L’ONU documente le déplacement forcé de plus de 33 000 Palestiniens des camps du nord de la Cisjordanie
Genève, le 4 septembre /QNA/ Le Haut-Commissariat des Nations Unies aux droits de l’homme a révélé aujourd’hui que les forces d’occupation israéliennes avaient déplacé de force plus de 33 000 Palestiniens des camps de réfugiés de Jénine, Nour Shams et Tulkarem, dans la Cisjordanie occupée, au cours des mois de janvier et février 2025. Il a également indiqué que les autorités israéliennes continuent d’empêcher leur retour, en violation du droit international.

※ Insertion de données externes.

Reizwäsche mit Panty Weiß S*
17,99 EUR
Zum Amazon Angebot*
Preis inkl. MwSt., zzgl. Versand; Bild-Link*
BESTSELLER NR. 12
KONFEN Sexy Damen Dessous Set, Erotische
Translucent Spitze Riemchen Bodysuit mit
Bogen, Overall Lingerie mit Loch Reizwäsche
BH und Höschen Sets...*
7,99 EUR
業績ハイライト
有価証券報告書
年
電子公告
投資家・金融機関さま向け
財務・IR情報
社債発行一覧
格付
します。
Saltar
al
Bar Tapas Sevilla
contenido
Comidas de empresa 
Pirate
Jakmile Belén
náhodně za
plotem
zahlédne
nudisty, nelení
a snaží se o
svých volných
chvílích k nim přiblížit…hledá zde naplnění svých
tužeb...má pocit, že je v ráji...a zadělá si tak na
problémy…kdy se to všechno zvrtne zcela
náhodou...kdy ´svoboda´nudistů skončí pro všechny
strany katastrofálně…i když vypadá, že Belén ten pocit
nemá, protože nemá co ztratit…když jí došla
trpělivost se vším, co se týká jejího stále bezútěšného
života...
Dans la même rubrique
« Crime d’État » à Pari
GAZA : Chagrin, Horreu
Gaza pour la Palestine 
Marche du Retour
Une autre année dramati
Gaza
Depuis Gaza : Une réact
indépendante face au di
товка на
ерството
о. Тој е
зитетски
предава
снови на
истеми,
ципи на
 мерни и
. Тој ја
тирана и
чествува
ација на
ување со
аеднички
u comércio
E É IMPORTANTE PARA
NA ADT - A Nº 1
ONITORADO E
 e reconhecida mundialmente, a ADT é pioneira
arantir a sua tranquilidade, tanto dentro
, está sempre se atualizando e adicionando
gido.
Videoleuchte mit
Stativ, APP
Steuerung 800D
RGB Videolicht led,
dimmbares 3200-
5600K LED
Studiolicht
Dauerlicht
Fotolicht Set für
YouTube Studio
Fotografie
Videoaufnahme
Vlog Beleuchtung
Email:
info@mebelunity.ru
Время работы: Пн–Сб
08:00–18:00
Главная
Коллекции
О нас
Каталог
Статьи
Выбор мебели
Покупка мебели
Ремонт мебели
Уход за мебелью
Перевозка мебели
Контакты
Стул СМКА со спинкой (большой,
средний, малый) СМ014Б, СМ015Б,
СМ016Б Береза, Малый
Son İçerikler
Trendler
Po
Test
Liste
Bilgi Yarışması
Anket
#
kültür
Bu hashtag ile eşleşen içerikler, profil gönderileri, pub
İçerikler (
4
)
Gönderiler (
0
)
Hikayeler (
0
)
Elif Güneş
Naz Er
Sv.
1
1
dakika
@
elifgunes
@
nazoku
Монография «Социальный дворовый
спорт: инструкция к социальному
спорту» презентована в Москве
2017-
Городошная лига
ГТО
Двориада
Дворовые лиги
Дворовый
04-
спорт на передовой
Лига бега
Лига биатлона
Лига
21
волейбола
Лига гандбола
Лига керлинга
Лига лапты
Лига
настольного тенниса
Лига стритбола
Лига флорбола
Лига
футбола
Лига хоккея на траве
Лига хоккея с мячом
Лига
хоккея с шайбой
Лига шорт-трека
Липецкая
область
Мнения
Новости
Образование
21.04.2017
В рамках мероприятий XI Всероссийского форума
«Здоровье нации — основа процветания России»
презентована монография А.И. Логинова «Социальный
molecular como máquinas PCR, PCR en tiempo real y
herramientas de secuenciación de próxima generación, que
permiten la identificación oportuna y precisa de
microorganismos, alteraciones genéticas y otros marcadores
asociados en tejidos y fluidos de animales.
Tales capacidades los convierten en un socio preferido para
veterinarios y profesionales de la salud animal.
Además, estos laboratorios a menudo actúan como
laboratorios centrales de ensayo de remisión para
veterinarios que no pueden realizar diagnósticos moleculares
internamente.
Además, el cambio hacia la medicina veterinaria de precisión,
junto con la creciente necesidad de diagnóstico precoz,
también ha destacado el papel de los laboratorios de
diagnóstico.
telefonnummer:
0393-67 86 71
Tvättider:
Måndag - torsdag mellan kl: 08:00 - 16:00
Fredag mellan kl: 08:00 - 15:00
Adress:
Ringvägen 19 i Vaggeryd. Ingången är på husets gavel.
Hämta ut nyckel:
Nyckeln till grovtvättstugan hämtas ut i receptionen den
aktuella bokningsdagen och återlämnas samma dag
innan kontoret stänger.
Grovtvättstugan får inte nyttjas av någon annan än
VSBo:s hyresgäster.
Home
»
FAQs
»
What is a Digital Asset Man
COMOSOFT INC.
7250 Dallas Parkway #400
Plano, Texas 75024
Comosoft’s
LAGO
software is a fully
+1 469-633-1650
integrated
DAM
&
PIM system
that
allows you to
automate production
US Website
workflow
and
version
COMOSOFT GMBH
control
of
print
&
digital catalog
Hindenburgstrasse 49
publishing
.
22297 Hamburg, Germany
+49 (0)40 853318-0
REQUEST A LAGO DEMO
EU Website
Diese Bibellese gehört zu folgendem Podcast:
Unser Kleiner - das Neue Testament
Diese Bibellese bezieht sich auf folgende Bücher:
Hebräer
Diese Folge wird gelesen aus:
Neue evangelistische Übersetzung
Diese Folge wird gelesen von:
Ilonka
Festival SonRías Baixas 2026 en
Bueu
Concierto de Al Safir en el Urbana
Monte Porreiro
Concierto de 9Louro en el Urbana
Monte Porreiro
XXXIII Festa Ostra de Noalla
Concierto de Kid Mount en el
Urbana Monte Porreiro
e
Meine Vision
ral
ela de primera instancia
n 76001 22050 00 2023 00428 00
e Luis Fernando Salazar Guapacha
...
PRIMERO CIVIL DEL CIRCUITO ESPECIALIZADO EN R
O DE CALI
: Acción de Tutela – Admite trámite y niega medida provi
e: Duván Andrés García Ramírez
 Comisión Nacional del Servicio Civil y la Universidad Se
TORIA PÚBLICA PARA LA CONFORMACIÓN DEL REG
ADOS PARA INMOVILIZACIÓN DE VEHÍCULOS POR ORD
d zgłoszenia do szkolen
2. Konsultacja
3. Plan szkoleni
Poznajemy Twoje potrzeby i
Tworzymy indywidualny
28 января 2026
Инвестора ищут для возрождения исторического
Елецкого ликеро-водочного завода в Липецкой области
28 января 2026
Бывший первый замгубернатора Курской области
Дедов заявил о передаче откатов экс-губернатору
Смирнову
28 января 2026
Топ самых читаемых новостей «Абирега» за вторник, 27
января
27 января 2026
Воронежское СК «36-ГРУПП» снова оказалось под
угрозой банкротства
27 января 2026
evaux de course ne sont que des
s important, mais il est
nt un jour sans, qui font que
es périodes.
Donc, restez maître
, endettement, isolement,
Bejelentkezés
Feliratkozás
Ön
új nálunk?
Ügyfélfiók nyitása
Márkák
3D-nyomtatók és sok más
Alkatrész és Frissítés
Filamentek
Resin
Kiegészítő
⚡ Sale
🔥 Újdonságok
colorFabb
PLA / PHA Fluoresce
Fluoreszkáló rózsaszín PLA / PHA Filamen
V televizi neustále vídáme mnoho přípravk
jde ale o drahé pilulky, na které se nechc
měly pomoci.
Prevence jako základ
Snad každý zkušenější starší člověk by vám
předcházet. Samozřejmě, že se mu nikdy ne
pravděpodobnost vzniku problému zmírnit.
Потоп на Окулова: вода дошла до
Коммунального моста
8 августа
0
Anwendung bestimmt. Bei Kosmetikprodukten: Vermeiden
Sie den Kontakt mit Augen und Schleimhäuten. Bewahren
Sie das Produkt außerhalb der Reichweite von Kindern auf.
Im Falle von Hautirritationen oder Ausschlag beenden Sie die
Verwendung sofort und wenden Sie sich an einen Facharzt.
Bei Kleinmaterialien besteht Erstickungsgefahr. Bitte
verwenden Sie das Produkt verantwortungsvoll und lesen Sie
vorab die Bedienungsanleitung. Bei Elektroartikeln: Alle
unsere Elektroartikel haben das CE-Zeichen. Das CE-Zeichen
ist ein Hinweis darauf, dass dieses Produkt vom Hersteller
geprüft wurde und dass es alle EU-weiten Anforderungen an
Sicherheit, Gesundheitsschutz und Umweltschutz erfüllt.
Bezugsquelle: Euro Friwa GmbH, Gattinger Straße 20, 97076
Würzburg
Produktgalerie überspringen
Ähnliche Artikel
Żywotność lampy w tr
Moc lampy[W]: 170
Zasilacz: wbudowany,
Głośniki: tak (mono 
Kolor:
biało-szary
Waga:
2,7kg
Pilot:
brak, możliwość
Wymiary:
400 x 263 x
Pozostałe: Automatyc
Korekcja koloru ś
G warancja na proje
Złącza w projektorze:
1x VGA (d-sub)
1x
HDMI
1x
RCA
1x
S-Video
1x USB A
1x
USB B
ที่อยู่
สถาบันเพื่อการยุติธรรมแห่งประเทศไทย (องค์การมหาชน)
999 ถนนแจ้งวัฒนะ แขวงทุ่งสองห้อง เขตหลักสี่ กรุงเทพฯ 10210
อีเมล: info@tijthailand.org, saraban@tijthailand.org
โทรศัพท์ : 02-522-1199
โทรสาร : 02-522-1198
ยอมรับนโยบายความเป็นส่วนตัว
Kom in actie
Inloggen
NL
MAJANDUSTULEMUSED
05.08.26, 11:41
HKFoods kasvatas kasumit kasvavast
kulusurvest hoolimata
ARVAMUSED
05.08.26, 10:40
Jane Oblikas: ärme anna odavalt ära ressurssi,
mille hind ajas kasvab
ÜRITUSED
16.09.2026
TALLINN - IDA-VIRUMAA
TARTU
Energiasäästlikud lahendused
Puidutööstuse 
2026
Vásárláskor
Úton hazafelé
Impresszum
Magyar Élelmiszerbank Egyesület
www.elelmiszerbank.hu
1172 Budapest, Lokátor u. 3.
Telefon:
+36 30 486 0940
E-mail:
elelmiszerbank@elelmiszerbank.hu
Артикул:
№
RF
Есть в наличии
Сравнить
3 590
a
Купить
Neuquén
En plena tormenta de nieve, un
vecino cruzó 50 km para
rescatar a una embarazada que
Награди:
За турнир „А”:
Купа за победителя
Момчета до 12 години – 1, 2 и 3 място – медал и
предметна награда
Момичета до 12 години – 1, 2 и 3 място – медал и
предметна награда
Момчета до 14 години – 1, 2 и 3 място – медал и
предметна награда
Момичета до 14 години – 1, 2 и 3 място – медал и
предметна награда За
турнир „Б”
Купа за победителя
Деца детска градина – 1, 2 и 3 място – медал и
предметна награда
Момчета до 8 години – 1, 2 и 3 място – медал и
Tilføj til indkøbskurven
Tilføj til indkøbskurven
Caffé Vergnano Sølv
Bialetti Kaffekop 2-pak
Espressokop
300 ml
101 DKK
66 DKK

Dans un rapport intitulé « Destruction des camps de réfugiés palestiniens dans le nord de la Cisjordanie », le Haut-Commissariat des Nations Unies aux droits de l’homme a indiqué que l’armée, la police et d’autres forces d’occupation avaient tué des civils, détruit des centaines de maisons, endommagé des routes et des infrastructures, coupé l’approvisionnement en eau et en électricité et entravé l’acheminement de l’aide humanitaire. Les forces israéliennes sont ensuite passées de maison en maison pour contraindre les habitants à quitter les lieux.
Le rapport précise qu’en octobre 2025, 52 % des bâtiments du camp de Jénine avaient été détruits ou endommagés, contre 48 % dans celui de Nour Shams et 36 % dans celui de Tulkarem, à la suite des attaques israéliennes. Ces trois camps font partie des 19 camps établis en Cisjordanie pour accueillir les réfugiés palestiniens après la Nakba de 1948 et sont administrés par l’UNRWA.
Des Palestiniens déplacés ont rapporté que des officiers de l’armée d’occupation leur avaient déclaré qu’« il n’y aurait plus de camps de réfugiés ». Le rapport souligne que le déplacement massif, prolongé et systématique de plus de 33 000 personnes soulève de graves inquiétudes quant à la commission d’un crime contre l’humanité, à savoir le déplacement forcé.
Le document ajoute que le recours aux frappes aériennes, aux bulldozers blindés et aux explosions dirigées pour rendre les camps inhabitables et contraindre leurs habitants à fuir, tout en leur interdisant d’y retourner, sans nécessité militaire impérieuse, est prohibé par le droit international. Il estime que ces pratiques pourraient constituer une forme de punition collective et suscitent des inquiétudes quant au risque de nettoyage ethnique.
Selon le rapport, 102 Palestiniens, dont 21 enfants, ont été tués par les forces d’occupation, soit 46 % de l’ensemble des personnes tuées en Cisjordanie durant cette période. L’armée a également mené des frappes aériennes et utilisé des drones armés et des projectiles explosifs portatifs, des armes destinées à la guerre plutôt qu’au maintien de l’ordre, faisant plusieurs morts et blessés.
Selon l’UNRWA, près de 33 362 réfugiés palestiniens de ces camps étaient toujours déplacés de force en juillet de cette année.